PROBLEM DESCRIPTION: Find every line in the listing below that includes the word "oblasti", then give only how many there are.

RECORDS PROVIDED:
• • • • • • •

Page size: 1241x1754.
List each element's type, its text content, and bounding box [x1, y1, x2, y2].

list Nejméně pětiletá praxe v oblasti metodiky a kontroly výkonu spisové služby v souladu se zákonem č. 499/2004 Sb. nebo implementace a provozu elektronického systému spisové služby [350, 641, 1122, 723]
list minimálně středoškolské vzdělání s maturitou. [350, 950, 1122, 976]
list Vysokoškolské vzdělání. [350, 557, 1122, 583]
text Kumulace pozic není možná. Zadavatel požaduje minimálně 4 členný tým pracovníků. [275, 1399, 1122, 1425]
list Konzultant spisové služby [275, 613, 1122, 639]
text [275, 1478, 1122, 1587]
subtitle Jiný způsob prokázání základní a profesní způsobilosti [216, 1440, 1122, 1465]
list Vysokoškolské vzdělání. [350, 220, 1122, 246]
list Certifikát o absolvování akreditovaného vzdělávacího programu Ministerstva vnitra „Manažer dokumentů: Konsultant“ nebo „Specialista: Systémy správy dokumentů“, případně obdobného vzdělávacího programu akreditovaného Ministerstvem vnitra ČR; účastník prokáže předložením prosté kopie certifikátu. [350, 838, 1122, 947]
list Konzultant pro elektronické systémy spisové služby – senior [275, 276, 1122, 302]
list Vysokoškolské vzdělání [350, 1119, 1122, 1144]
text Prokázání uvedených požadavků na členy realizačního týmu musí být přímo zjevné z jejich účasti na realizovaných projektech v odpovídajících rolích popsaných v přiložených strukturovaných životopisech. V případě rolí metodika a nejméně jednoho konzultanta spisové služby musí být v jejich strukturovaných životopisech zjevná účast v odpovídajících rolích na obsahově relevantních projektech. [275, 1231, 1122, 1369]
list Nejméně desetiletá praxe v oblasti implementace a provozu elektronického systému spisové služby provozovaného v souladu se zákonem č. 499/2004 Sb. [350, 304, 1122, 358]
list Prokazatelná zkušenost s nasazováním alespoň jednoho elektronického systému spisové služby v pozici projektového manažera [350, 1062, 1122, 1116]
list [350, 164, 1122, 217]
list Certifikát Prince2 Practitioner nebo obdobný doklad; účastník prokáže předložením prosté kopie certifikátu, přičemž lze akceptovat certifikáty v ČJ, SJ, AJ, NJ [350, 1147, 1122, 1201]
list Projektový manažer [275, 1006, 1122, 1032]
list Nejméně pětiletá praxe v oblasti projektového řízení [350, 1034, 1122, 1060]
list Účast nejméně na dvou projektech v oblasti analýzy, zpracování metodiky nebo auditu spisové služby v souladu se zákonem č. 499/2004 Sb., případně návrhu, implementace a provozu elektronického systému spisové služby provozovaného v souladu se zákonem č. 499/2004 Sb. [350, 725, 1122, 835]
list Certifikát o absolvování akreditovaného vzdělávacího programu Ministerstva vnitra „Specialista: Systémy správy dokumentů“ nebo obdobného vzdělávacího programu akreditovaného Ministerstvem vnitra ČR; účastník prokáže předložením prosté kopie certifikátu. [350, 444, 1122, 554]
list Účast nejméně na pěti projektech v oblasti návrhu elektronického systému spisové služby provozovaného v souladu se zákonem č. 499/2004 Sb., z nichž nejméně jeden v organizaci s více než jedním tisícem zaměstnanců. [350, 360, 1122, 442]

• • • • • • •

TASK SOLUTION: 5